Many visitors believe that this rock formation is somehow connected to the supposed tomb of the Egyptian goddess Bastet deep into the Strandzha mountains. Others believe that it is a petrified, but still active, oracle. Yet another group of people (one that should think hard about deeply ingrained colonialist cliches) thinks that the rock is a Native American chief who will make your wish come true if you leave some trinket at its foot. And then there are those who believe that the "Sphinx" is an energy vortex powered by the Great Goddess of the ancient Thracians. To soak up more of its supernatural power, they camp for a night at the spot.
Palikari Rocks at Sozopol
Located by the seaside promenade at the northern part of Sozopol's Old Town (the one without a fake ancient fortress wall), the Palikari Rocks are one of the symbols of the city.
Their name means a boy in Greek, the language that from Sozopol's foundation in the 7th century BC until the state-organised population exchanges in the 1920s used to dominate the local soundscape.

▬▬▬

According to the text on the rock formations, why do some visitors camp overnight at the "Sphinx"? Answer in one to three sentences.

• Extracted entries
▬▬▬

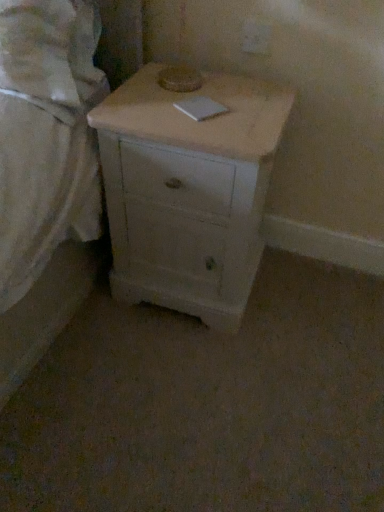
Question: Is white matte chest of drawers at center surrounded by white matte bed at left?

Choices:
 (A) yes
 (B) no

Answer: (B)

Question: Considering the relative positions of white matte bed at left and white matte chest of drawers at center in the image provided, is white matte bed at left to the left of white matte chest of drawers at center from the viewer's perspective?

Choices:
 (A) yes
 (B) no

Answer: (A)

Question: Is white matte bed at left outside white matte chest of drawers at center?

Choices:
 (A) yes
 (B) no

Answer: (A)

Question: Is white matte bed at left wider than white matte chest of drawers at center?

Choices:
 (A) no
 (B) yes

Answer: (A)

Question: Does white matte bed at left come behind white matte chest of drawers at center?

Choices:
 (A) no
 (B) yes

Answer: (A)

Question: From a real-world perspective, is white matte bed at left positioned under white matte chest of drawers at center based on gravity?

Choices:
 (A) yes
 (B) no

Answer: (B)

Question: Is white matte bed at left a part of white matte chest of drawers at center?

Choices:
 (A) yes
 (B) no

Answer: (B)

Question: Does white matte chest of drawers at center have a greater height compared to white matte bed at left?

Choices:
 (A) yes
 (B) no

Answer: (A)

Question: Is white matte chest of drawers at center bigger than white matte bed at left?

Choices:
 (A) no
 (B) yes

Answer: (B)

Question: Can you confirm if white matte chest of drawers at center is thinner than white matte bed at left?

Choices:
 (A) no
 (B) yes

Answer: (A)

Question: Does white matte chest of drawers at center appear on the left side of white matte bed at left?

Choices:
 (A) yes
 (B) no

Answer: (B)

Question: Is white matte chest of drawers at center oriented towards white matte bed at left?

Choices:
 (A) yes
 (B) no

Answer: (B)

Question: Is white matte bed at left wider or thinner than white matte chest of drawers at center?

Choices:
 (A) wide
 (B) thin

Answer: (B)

▬▬▬

• Final answer
These visitors believe the "Sphinx" is an energy vortex powered by the Great Goddess of the ancient Thracians. They camp there for a night to soak up more of its supernatural power.